Farming
FARMER'S DIARY: Commitment needed for climate change
Posted Wednesday, December 14 2011 at 00:00
I have received over 60 e-mails from a number of persons that attended the United Nations Conference on Climate Change (CoP 17), which ended on Friday, December 9, 2011, in Durban, South Africa. If I do not share the content of some e-mails, their commendable efforts will have been in vain.
This important meeting discussed an issue that is bound to affect Africa the most but about which its citizens can do little on their own to offset. Yet not even is Africa to be held accountable for its cause!
According to a publication from Panos, Just a Lot of Hot Air?, climate change, or global warming, was caused by the industrialised countries’ massive combustion of fossil fuels—coal, oil and gas—in their industries, which emitted enormous quantities of greenhouse gases: carbon dioxide, methane and nitrous oxide—into the atmosphere.

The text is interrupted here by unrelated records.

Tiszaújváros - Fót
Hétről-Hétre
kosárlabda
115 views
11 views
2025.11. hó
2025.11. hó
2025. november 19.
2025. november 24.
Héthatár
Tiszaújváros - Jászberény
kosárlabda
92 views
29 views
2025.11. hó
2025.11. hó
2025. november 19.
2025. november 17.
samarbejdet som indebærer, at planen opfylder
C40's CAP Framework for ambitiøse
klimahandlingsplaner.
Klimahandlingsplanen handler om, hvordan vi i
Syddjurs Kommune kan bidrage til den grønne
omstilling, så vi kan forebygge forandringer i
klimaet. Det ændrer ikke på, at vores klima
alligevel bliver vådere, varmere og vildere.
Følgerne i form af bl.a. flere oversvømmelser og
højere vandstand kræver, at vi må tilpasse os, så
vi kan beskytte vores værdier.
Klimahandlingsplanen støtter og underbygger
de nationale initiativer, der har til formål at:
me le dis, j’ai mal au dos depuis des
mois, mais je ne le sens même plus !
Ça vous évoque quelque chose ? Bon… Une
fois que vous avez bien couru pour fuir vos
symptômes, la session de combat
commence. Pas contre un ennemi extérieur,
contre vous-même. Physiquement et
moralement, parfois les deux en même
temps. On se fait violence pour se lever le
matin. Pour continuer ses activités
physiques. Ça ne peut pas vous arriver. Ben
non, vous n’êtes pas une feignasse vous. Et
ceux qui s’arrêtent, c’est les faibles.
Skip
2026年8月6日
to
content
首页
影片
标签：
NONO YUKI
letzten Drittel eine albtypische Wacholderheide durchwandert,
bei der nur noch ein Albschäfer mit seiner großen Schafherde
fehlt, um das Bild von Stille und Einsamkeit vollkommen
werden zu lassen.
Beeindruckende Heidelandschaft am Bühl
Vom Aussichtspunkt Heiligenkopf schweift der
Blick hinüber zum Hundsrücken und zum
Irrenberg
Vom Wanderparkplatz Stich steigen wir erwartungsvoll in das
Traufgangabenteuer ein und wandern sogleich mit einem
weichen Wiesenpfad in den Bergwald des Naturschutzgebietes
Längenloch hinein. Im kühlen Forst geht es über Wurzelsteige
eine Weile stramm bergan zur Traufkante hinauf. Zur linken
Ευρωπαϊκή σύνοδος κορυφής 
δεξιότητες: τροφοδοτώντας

The concentrations of these gases have risen much faster than natural processes can remove them. (One such natural process is that plants take in carbon dioxide and breathe out oxygen. But now there is far more carbon dioxide in the atmosphere than the available plants can take in.)
“Carbon dioxide is critical for maintaining the temperature in which life flourishes,” the book says. “Released into the atmosphere, carbon dioxide remains there for around 100 years, causing the atmosphere to retain more of the infrared heat radiated from the earth’s surface, thus leading to a gradual rise in temperature.” Methane and nitrous oxide are smaller in volume but they are even more potent.
Make agriculture difficult
All this has resulted in the world heating up faster—temperatures are rising more quickly now and are feared to rise by two degrees Celsius soon if emission of greenhouse gases is not checked. In some parts of the world, like in Africa, the rise in temperature and reduced water supplies will make agriculture difficult. The ice in the Arctic zone is said to be gradually melting and sending more water into the oceans thus threatening many island states with submersion and extinction.
It is also feared that low-lying countries like Egypt are at risk. We are bound to experience abnormal weather patterns like severe droughts and floods—these are no catalysts for successful farming. So, most of the deliberations in Durban were about persuading the industrialised countries to reduce their use of fossil fuels, and to provide funding for efforts to mitigate climate change in the disadvantaged countries.
Trouble is that most of the industrialised countries fear that reducing the use of fossil fuels in their industries will cripple their economies. Some scientists in these countries have disputed the existence of climate change and have called it a great hoax. There is also the argument that the developing countries themselves are oil producers or importers and are emitting the same greenhouse gases into the atmosphere as well as destroying forests that would serve to absorb the gases.
Bishop Geoff Davies, representing Southern African Faith Communities Environment Institute, told the Durban conference that the rich countries’ behaviour is comparable with apartheid. “Here, we are on South African soil where apartheid was defeated. Yet we are seeing global apartheid. Rich countries are keeping wealth and power for themselves. It is immoral for nations to say they will go on emitting dangerous gases. Scientists say that African temperatures will increase twice the global average. We worship a creator God and we are in the process of destroying that creation.”
Speaking on behalf of all African countries, Mr Tosi Mpanu Mpanu of DR Congo told the conference, “We are talking to the developed countries about how they can meet their historical responsibilities to deliver a fair and just climate deal for the world.”
Lack of commitment
Kofi Annan, former UN Secretary General, called for developed countries to deliver on their commitment to mobilise US$100 billion by 2020 for the Green Climate Fund and clarify where the money will be sourced and how it will be accessed.
It is too early to believe that anything substantial will come out of that Durban conference because we have seen so many such conferences before about climate change whose commitments have not been respected. The first World Climate Change Conference took place in 1979. Then there was the UN Framework Convention on Climate Change (UNFCCC) in Rio de Janeiro, in I992. There were others including the Kyoto Protocol and, more recently, the Cancun or Copenhagen Climate Change Conferences.
It is still the same story: a lack of commitment on the part of rich nations towards the reduction of greenhouse gas emissions.